- [Quoted passage]
Then there are branding-related windfalls that Olympic-sponsoring blue-chips won’t be reaping this year. The list includes Toyota, Asahi Breweries, Canon, Fujitsu, Mitsubishi Electric, Mizuho Financial, NEC, Nomura Holdings, Panasonic and myriad others.

Japan Airlines has been on a flight-canceling rampage.

Domestic demand “has been hit hard by the outbreak, and we have had to take the decision to shut down a portion of our operations for a while,” said JAL spokesman Mark Morimoto. JAL will “watch what happens, see the trends that emerge.”

Lights out

Novel coronavirus fallout is the human equivalent of a credit crunch. At the very least, large companies are putting new investments and expansion plans on hold.

Earlier this week, Toyota made news again. It is halting seven production lines at five domestic plans from April 3. Mazda is suspending operations in Japan, Mexico and Thailand. Sony Pictures is delaying film releases. Panasonic is suspending operations at its electric battery facility in the US, a blow to Tesla Motors, whose supply chain relies heavily on the Japan Inc icon.

Amusement parks operated by Seibu Railway Co and its peers are shuttered for now.

Still, for all the pain Japan Inc faces, there are a couple of silver linings to consider.

No lockdown

One is that Japan’s coronavirus case count is notably low by global standards – 1,193. This means that so far, “Japan has been able to avoid the draconian quarantine measures suffered by most other major economies, and this is likely to be reflected in a much smaller blow to economic growth,” says analyst Nicholas Smith of CLSA Japan.

At the same time, Smith notes, companies listed in the broader Topix stock index “are so cash rich.” And the loan/deposit ratio for large banks is only 52%. Banks, Smith says, are “desperate to lend,” offering Japan Inc a competitive advantage over peers.

Another silver lining: how Japan is finally giving flexible work arrangements a try.

New ways to work

Japan Inc is obsessed with employees being physically in the office. Teleworking was never really a thing in Tokyo circles. The coronavirus crisis changed that, virtually overnight. Beginning in mid-February, a who’s-who of icons allowed portions of their staff to work remotely.

On February 28, Mitsubishi Corp started asking all its roughly 3,800 Japan-based employees to work from home. Cosmetics giant Shiseido asked 8,000 employees to do the same. It, like Mitsubishi and other household names, asked those who must be in the office to avoid rush-hour commutes.

- [Exercise requirements] Continue the passage above on how the coronavirus outbreak is affecting Japanese companies, starting right after its last sentence.

- [Data for analysis]
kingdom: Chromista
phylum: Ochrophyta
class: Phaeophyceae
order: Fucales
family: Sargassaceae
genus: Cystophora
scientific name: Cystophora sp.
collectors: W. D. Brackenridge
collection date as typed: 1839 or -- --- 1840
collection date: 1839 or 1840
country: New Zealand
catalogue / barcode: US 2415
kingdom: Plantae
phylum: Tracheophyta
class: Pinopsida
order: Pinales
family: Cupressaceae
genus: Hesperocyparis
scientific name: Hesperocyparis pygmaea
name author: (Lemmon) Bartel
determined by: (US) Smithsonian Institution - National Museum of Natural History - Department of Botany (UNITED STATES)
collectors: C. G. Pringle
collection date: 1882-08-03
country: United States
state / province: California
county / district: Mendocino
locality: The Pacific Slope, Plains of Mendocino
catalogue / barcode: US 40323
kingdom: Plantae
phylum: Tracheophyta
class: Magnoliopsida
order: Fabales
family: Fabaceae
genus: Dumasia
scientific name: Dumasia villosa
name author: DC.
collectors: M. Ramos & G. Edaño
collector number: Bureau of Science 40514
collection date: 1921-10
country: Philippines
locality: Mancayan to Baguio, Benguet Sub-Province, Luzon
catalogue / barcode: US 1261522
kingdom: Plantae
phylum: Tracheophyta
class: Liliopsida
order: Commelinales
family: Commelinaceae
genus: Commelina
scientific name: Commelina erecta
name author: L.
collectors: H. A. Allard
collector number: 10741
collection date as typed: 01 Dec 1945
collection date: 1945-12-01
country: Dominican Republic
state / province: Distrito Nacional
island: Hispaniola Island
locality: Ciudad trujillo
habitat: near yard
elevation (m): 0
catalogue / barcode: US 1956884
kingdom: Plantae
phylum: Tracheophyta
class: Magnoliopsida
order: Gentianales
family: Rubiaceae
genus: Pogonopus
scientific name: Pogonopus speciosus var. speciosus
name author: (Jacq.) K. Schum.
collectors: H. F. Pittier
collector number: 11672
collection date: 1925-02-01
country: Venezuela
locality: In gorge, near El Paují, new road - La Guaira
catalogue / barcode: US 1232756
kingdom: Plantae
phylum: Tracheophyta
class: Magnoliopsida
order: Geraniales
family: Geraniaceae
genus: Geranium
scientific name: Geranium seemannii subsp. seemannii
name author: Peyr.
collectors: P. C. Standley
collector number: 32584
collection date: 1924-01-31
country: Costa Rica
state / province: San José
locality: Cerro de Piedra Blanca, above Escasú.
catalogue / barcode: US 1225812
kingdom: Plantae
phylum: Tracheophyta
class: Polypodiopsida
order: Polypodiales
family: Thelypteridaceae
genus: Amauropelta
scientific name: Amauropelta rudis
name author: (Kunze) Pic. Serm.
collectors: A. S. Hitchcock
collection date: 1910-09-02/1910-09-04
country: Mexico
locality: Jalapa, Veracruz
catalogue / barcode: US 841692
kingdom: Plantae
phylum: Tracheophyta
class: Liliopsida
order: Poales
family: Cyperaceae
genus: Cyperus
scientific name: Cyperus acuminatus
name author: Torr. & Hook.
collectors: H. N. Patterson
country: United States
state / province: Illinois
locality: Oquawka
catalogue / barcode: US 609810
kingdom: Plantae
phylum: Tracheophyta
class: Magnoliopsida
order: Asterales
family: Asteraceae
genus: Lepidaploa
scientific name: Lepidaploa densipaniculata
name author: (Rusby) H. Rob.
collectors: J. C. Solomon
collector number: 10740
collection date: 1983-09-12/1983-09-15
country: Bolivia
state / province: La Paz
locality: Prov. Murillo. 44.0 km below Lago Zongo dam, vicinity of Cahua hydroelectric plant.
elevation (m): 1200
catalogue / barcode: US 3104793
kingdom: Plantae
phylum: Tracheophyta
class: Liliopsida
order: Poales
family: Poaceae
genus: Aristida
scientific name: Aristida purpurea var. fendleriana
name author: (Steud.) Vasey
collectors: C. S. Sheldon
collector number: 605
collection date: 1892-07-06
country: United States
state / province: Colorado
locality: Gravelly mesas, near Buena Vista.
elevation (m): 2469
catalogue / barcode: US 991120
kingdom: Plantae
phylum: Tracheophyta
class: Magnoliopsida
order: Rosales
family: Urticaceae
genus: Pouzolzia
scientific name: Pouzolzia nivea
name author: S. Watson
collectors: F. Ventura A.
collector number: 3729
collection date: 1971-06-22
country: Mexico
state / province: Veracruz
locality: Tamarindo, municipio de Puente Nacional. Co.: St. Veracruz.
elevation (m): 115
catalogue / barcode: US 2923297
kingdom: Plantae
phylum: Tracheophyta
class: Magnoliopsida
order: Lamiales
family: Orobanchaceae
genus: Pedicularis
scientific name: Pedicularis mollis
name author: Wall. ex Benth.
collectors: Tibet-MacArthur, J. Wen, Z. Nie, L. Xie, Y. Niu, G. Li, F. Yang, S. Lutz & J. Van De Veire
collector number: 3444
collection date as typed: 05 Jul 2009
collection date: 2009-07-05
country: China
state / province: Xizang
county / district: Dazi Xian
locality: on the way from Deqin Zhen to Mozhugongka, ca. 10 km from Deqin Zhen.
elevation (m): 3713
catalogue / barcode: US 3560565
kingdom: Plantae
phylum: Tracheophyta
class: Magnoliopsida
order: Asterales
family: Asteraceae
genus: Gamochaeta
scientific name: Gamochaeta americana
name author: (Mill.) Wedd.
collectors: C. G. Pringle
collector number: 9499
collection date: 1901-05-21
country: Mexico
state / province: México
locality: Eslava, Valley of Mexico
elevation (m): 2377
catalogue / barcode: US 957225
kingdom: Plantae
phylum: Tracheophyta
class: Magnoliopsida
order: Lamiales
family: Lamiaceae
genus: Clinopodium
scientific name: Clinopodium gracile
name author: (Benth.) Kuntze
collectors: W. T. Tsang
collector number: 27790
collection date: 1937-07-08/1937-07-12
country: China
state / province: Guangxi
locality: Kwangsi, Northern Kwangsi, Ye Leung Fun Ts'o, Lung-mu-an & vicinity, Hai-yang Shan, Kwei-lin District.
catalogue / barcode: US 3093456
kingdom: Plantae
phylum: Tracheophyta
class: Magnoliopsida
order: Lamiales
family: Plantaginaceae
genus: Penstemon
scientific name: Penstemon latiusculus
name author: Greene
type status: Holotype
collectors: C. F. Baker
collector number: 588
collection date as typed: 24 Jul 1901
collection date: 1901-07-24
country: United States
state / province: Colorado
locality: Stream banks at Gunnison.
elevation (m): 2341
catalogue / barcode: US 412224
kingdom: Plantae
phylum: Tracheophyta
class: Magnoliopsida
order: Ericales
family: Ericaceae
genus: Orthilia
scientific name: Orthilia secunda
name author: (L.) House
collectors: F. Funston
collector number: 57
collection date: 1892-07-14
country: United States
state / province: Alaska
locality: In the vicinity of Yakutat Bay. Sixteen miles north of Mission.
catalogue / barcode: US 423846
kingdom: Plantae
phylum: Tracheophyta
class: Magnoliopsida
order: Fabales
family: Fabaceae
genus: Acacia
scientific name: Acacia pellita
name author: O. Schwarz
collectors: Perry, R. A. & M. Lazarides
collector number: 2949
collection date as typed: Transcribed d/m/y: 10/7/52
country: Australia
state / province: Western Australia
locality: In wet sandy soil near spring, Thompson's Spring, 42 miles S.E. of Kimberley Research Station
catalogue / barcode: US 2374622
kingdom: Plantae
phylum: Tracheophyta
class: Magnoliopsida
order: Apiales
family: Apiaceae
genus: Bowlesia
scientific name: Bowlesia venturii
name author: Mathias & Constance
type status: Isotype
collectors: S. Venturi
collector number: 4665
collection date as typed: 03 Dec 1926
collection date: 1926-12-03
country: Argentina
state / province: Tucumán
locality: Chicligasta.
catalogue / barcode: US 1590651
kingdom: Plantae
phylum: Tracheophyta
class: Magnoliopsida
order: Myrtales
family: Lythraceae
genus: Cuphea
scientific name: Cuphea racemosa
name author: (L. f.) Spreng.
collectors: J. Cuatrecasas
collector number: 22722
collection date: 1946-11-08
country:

- [Reply to the task]
Personal care and laundry giant Kao Corp allowed about 15,000 workers to telecommute. The same with public relations behemoth Dentsu, Honda Motor, MUFG Bank, mobile operator KDDI, pharmaceutical conglomerate Daiicchi Sankyo and many others.

Granted, most salarymen and women are still schlepping it to work. Yet the 13% share of company employees teleworking, according to a poll by Persol Research and Consulting, is nothing short of revolutionary for such a rigid and tradition-bound business culture.

“One welcome by-product of the crisis is that work-style reform is getting a much-needed boost because more companies are encouraging their employees to telework,” argued the Japan Times in a recent editorial. “This presents a great opportunity to change the nation’s archaic corporate culture, which demands high loyalty and long working hours from workers. If telecommuting becomes the norm, employees will be able to spend much more time with their families and, most importantly, fathers will be able to spend more time participating in childcare.”

Take SoftBank Group employees, who have had a particularly disorienting few days. Not just because CEO Masayoshi Son suddenly ordered a $41 billion sale of assets to shore up his company’s cratering market value, but because many staffers are manning their battle stations from remote locations.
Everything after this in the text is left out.